▶ _What needs to be done_: Return every line of the entries that includes the word "στις".

[Recorded data]
*** Block opens ***
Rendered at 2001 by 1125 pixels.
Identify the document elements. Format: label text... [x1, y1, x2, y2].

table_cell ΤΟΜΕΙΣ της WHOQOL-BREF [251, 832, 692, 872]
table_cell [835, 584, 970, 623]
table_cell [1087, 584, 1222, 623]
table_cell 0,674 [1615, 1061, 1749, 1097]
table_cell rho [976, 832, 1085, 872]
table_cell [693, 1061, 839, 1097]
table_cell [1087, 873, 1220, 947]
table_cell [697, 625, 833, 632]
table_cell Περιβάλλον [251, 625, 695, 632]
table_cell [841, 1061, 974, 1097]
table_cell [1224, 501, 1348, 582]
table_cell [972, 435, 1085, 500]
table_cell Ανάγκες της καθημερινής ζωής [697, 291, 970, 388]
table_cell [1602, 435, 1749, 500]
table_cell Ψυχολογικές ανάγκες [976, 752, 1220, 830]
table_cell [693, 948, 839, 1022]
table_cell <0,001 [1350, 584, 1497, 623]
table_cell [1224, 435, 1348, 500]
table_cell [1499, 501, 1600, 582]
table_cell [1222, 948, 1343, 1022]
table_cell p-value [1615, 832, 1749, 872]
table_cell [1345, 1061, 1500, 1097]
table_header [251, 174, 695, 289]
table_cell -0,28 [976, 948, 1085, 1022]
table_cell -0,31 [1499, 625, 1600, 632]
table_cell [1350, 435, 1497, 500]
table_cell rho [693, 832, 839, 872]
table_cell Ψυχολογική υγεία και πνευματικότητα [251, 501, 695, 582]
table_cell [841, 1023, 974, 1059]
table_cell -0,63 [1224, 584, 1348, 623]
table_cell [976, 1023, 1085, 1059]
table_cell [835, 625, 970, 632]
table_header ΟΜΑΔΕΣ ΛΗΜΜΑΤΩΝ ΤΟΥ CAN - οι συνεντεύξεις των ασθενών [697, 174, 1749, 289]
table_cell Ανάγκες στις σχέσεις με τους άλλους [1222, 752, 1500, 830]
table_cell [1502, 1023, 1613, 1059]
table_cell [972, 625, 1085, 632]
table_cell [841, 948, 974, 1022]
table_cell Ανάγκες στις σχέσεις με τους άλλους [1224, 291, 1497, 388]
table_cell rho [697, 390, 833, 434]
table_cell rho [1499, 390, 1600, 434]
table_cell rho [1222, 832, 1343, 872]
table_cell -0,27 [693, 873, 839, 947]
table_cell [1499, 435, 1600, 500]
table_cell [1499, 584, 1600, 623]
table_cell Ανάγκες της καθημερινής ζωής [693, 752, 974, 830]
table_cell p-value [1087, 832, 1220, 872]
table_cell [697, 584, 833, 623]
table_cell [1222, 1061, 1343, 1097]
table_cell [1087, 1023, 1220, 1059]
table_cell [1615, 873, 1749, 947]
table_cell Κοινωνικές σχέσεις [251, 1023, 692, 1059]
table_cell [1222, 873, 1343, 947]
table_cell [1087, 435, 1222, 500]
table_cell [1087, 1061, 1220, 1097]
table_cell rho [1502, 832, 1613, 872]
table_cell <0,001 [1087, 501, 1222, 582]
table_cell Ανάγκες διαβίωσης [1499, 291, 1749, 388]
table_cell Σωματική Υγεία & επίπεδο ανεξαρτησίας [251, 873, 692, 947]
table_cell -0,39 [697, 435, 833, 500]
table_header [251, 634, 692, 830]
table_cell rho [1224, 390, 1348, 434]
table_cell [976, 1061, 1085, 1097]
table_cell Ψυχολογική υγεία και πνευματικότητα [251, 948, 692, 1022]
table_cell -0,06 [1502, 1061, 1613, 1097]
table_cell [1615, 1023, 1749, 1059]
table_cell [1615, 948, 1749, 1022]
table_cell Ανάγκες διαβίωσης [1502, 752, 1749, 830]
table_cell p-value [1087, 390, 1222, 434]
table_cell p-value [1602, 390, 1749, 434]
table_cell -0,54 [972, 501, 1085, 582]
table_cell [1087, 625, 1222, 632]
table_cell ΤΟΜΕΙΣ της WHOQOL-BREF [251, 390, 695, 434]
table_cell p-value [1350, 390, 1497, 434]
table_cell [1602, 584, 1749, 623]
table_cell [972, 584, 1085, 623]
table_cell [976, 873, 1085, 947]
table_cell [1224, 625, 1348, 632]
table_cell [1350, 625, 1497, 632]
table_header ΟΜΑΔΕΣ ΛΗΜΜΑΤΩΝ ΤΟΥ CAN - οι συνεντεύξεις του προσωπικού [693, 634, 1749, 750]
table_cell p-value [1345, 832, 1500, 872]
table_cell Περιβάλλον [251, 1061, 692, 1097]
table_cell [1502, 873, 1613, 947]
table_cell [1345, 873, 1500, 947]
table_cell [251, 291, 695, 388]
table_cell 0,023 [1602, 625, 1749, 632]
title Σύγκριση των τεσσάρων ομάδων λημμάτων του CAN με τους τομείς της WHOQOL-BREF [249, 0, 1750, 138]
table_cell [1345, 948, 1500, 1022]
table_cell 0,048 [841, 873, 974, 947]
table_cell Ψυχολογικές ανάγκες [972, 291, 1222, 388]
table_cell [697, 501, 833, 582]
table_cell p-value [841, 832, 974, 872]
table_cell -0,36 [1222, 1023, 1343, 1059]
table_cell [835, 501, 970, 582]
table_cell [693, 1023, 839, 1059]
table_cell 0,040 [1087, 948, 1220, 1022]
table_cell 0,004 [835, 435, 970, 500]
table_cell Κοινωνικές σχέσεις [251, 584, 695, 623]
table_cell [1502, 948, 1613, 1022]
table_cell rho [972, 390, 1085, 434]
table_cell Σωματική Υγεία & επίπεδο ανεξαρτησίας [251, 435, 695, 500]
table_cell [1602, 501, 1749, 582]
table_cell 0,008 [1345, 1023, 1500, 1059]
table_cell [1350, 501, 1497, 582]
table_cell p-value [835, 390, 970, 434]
*** Block closes ***
▶ _Solution for this problem_:
table_cell Ανάγκες στις σχέσεις με τους άλλους [1222, 752, 1500, 830]
table_cell Ανάγκες στις σχέσεις με τους άλλους [1224, 291, 1497, 388]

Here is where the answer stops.